Lose weight in your back, arms and shoulders

When working out at the gym, during your workout, take a few breaks and throw a 3-5 kg ​​medicine ball - a medicine ball. Raise the ball above your head with both hands and throw it as far as you can.

If you are interested not only in “how to lose weight in your back,” but also in how to get rid of “ears” hanging from your lower back, include an exercise with a hoop in your workout. For beginners, it is better to use an aluminum or plastic hula hoop without weights. Spin it for 20 minutes after the main lesson.

How to exercise for weight loss with dumbbells

If you want to not only get rid of fat deposits in the back, but also make this part of the body more prominent, then you will need strength training. Exercises with dumbbells are suitable for this:

  • Deadlift . Take dumbbells in your hands, with your feet shoulder-width apart. You need to lean forward, straighten your lower back, but keep your arms down. The body is tilted and lifted by moving the lower back. You need to ensure that the upper limbs remain straight; 10 to 12 repetitions are required.

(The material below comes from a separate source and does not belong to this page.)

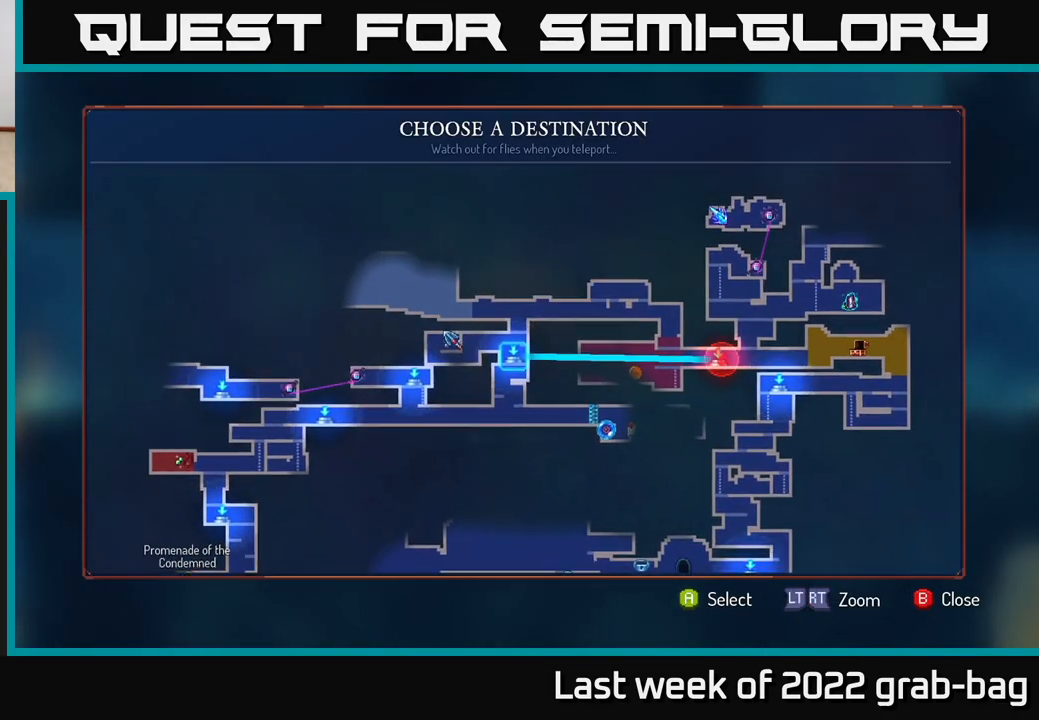
{"buttons": [], "left_stick": "center", "right_stick": "center", "events": [[17, "left_stick", "center"], [283, "left_stick", "down-left"], [500, "left_stick", "center"]]}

  • Bent-over row . The starting position does not change, but when bending forward, you need to stay in this position and perform 10 - 12 lifts of dumbbells to the chest due to the work of the elbow joints. Then you need to straighten up and relax, then repeat the exercise 2 - 4 more times.
  • Spreading to the sides . Stand up straight, stretch your arms with dumbbells forward to chest level and lift them to the sides and bring them back to the starting position. The elbow joints should not work; the arms remain straight at all times.

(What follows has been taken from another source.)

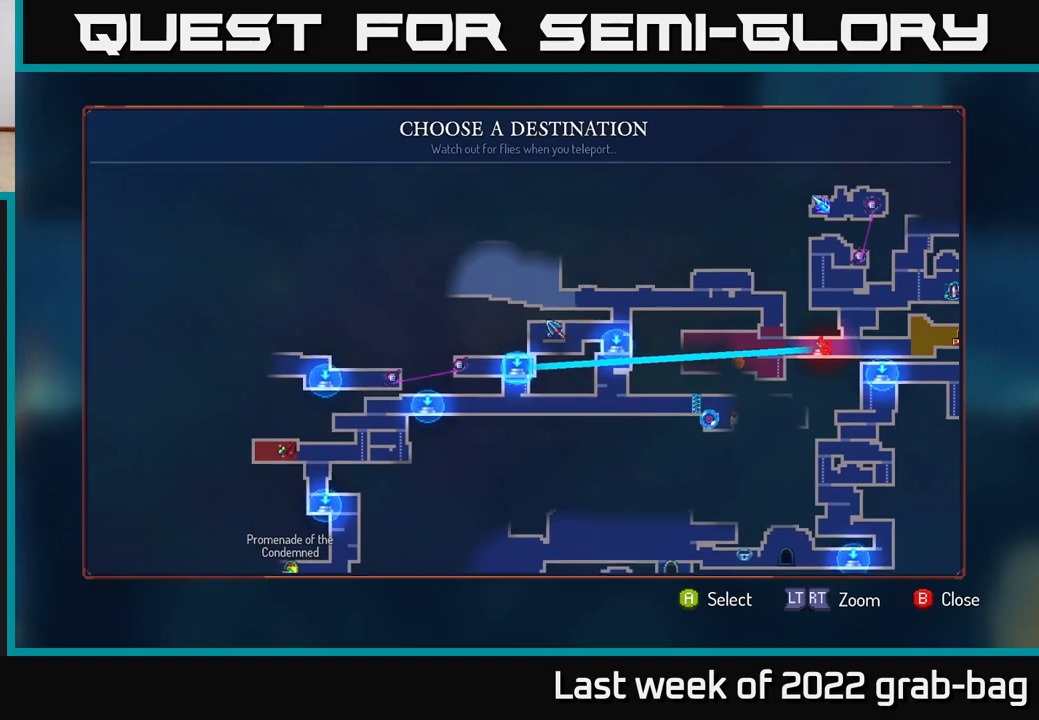
{"buttons": [], "left_stick": "center", "right_stick": "center", "events": []}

  • Abduction of arms . Place your feet together, without releasing the dumbbells from your hands, tilt your body forward, but not completely. The arms are bent at the elbows and, as you exhale, the right arm with the dumbbell is first pulled back (the elbow is extended), then the same exercise is performed for the left arm. Number of repetitions – 10 – 12.

For exercises with dumbbells to lose weight on your back to be effective, you must perform them in compliance with the following rules:

  • The weight of dumbbells is selected individually, you should start with 1 kg;
  • if after performing a set of exercises there is no feeling of fatigue, then you need to increase the number of repetitions or the weight of the sports equipment;
  • execution speed is slow, sudden jerks are not allowed.

To learn how to remove back fat, watch this video:

Sample program

If you find it difficult to choose exercises, we offer a training plan, following which you can quickly lose weight in your shoulders and arms.

  1. Warm-up: jumping rope (5-6 minutes), swinging your arms back and forth (1 minute), stretching your arms above your head to the sides (1 minute), rotating your shoulder joints (1 minute);
  2. Push-ups (3/10-15);
  3. Circular rotations (3/15-20);
  4. Lifting dumbbells for biceps (3/10-15);
  5. Scissor swings (3/15-20);
  6. Pull to the chin (3/10-15);
  7. Overhead presses (3/10-15)
  8. Cool down: jumping rope (10-12 minutes).

Follow this program 3-4 times a week. Jumping rope is included in the warm-up and cool-down to speed up calorie burn. You can replace them with a light jog outside or jogging on the spot right at home.

An effective program for wrinkles in the gym

If it is possible to conduct classes in the gym, then you should give preference to them. It is here that you will be able to choose the most effective complex and practice under the supervision of an instructor. To get the desired result and quickly get rid of wrinkles on your back, you need to choose the most suitable exercise machine. Experts recommend using the following sports equipment in training:

  • "Rowing" . During training on this simulator, 98% of all the muscles of the body work, so it can be used both as a cardio load and for working exclusively the back and abdominal muscles. In the first case, the training should last at least 30 minutes, but in the second - 15 minutes, because it is part of the complex.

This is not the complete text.